THE BLOG

When Politics Enters the Exam Room: A Conversation with Bex on Puberty Blockers, New Zealand, and Clinical Responsibility

Feb 25, 2026

Bex is not just a guest on our podcast.

Bex is a local advocate in Aotearoa New Zealand who has been living — and organizing — at the intersection of medicine, policy, and community survival.

In our recent conversation, we explored the recent political efforts in New Zealand to restrict access to puberty blockers for trans and gender diverse youth. If you practice in the United States, this may feel familiar. If you practice anywhere else in the world, it should still concern you.

Because what is happening in New Zealand is not isolated. It is part of a coordinated global strategy: insert political oversight into the provider–patient relationship, misrepresent the science, and create fear where evidence already exists.

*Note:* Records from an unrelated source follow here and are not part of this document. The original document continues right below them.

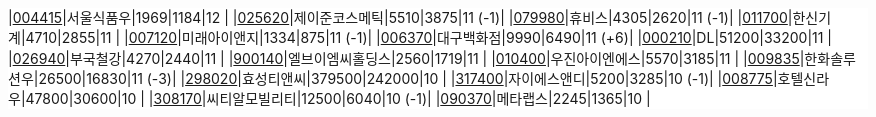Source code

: |[004415](https://finance.daum.net/quotes/A004415)|서울식품우|1969|1184|12 |
|[025620](https://finance.daum.net/quotes/A025620)|제이준코스메틱|5510|3875|11 (-1)|
|[079980](https://finance.daum.net/quotes/A079980)|휴비스|4305|2620|11 (-1)|
|[011700](https://finance.daum.net/quotes/A011700)|한신기계|4710|2855|11 |
|[007120](https://finance.daum.net/quotes/A007120)|미래아이앤지|1334|875|11 (-1)|
|[006370](https://finance.daum.net/quotes/A006370)|대구백화점|9990|6490|11 (+6)|
|[000210](https://finance.daum.net/quotes/A000210)|DL|51200|33200|11 |
|[026940](https://finance.daum.net/quotes/A026940)|부국철강|4270|2440|11 |
|[900140](https://finance.daum.net/quotes/A900140)|엘브이엠씨홀딩스|2560|1719|11 |
|[010400](https://finance.daum.net/quotes/A010400)|우진아이엔에스|5570|3185|11 |
|[009835](https://finance.daum.net/quotes/A009835)|한화솔루션우|26500|16830|11 (-3)|
|[298020](https://finance.daum.net/quotes/A298020)|효성티앤씨|379500|242000|10 |
|[317400](https://finance.daum.net/quotes/A317400)|자이에스앤디|5200|3285|10 (-1)|
|[008775](https://finance.daum.net/quotes/A008775)|호텔신라우|47800|30600|10 |
|[308170](https://finance.daum.net/quotes/A308170)|씨티알모빌리티|12500|6040|10 (-1)|
|[090370](https://finance.daum.net/quotes/A090370)|메타랩스|2245|1365|10 |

Puberty blockers — gonadotropin-releasing hormone analogues — have been used safely in pediatric endocrinology for decades. They are standard treatment for central precocious puberty. In gender affirming care, their use for adolescents experiencing gender dysphoria or gender incongruence is well described in both the 2017 Endocrine Society Clinical Practice Guideline and the 2022 World Professional Association for Transgender Health Standards of Care Version 8 . These guidelines acknowledge the need for multidisciplinary care, careful assessment, and ongoing monitoring — not political veto power.

And yet, in New Zealand, politicians have proposed restrictions that frame this care as experimental or dangerous, despite decades of endocrine data and growing longitudinal research.

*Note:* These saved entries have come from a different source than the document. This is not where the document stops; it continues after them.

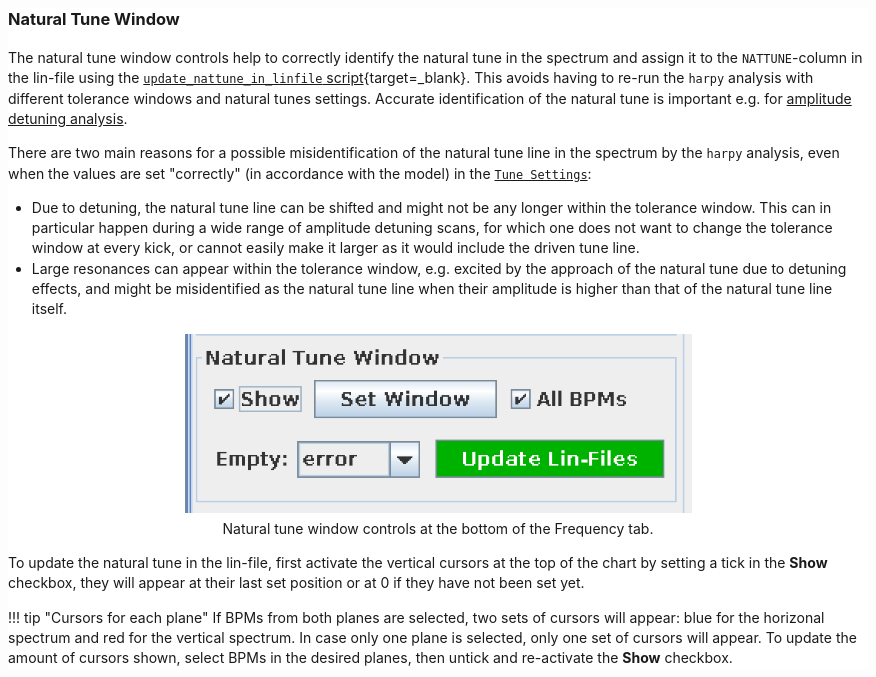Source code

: ### Natural Tune Window

The natural tune window controls help to correctly identify the natural tune in the spectrum and assign it to the `NATTUNE`-column in the lin-file
using the [`update_nattune_in_linfile` script][omc3_update_nattune]{target=_blank}.
This avoids having to re-run the `harpy` analysis with different tolerance windows and natural tunes settings.
Accurate identification of the natural tune is important e.g. for [amplitude detuning analysis][amplitude_detuning_analysis].

There are two main reasons for a possible misidentification of the natural tune line in the spectrum by the `harpy` analysis,
even when the values are set "correctly" (in accordance with the model) in the [`Tune Settings`](settings.md#tunes-tab):

- Due to detuning, the natural tune line can be shifted and might not be any longer within the tolerance window.
This can in particular happen during a wide range of amplitude detuning scans, for which one does not want to change the tolerance window at every kick,
or cannot easily make it larger as it would include the driven tune line.
- Large resonances can appear within the tolerance window, e.g. excited by the approach of the natural tune due to detuning effects,
and might be misidentified as the natural tune line when their amplitude is higher than that of the natural tune line itself.

<figure>
  <center>
  <img src="../../assets/images/betabeat_gui/analysis_panel_frequency_controls_nattune.png" width="65%" alt="Frequency tab natural tune window controls."/>
  <figcaption>Natural tune window controls at the bottom of the Frequency tab.</figcaption>
  </center>
</figure>

To update the natural tune in the lin-file, first activate the vertical cursors at the top of the chart by setting a tick in the **Show** checkbox,
they will appear at their last set position or at 0 if they have not been set yet.

!!! tip "Cursors for each plane"
    If BPMs from both planes are selected, two sets of cursors will appear: blue for the horizonal spectrum and red for the vertical spectrum.
    In case only one plane is selected, only one set of cursors will appear.
    To update the amount of cursors shown, select BPMs in the desired planes, then untick and re-activate the **Show** checkbox.


[additional_defaults]: defaults.md#additional-gui-defaults
[harpy_analysis]: ../../measurements/physics/harpy.md
[bad_bpms]: ../../measurements/physics/bpm_filtering.md
[amplitude_detuning_analysis]: ../../measurements/procedures/ampdet.md
[optics_analysis]: ../../measurements/physics/optics.md
[omc3_linfile_clean]: https://pylhc.github.io/omc3/entrypoints/scripts.html#linfile-cleaning
[omc3_update_nattune]: https://pylhc.github.io/omc3/entrypoints/scripts.html#update-natural-tune-in-lin-files
[omc3_plot_spectrum]: https://pylhc.github.io/omc3/entrypoints/plotting.html#plot-spectrum
[malina2018]: https://repository.cern/records/bxyez-pt407
[dilly2023]: http://cds.cern.ch/record/2883681/
[issue268]: https://gitlab.cern.ch/acc-co/lhc/lhc-app-beta-beating/-/issues/268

This is the move. Rebrand established care as radical. Replace clinical nuance with soundbites. Suggest “protection” while undermining autonomy.

Bex helped us understand something critical: local advocacy matters.

When national politics shift, it is local clinicians, parents, youth, and community members who mobilize first. It is local providers who testify. It is local researchers who clarify data. It is local organizers who translate fear into strategy.

If you are a prescribing clinician, you may feel like politics is something happening “out there.” But the minute legislation begins dictating what you can or cannot offer a patient — based not on evidence, but on ideology — the political has already entered your exam room.

The 2017 Endocrine Society guideline recommends puberty suppression for adolescents who meet criteria and have entered early puberty . The SOC-8 continues to support puberty suppression within a patient-centered, multidisciplinary model and emphasizes flexibility and informed decision-making . Neither document suggests that politicians are better equipped than clinicians and families to determine appropriateness of care.

What Bex named clearly is this: misinformation spreads faster than journal articles.

Opponents of gender affirming care rely on three tactics:

  1. Cherry-picked or misrepresented data

  2. Emotional narratives detached from epidemiology

  3. Framing clinicians as reckless rather than cautious

If we want to combat this, we cannot simply say “trust the science.” We have to know it. We have to understand study design, limitations, risk modeling, and absolute versus relative risk. We have to speak clearly about what we know — and what we are still studying — without defensiveness.

Because here is the truth: evidence-based care for trans youth is not perfect, but it is real. The risks of treatment are monitored and manageable. The risks of withholding care — depression, suicidality, family rupture — are not theoretical.

Politics thrives on ambiguity. Good medicine clarifies it.

One of the most powerful moments in our conversation with Bex was the reminder that advocacy is not separate from clinical care. It is an extension of it. If your patient’s access to evidence-based treatment is threatened by policy, neutrality is not apolitical — it is alignment with the status quo.

Local advocacy can look like:
– Writing op-eds grounded in data
– Testifying when legislation is proposed
– Supporting medical societies in issuing position statements
– Educating colleagues who are confused but persuadable
– Staying clinically sharp so misinformation cannot take root

You do not have to become a full-time activist.

But you do have to decide whether you will let politicians define your scope of practice.

At QueerCME, we believe curing trans healthcare discrimination requires more than prescribing correctly. It requires understanding how white supremacy, colonialism, and paternalism show up in health policy. It requires knowing the literature well enough that you can calmly dismantle misinformation in a hallway conversation or a committee meeting.

Bex reminds us that this work is global. What happens in New Zealand echoes in the United States. What happens in the UK influences policy in Australia. None of us are practicing in isolation anymore.

If you felt anger listening to this episode, good. If you felt fear, that’s understandable. But the antidote to both is competence.

Know the guidelines. Know the physiology. Know the risk data. And know that protecting the provider–patient relationship is not political extremism. It is ethical medicine.

We are not here to be neutral about evidence-based care.

We are here to raise the bar in queer and gender affirming healthcare — and to defend it.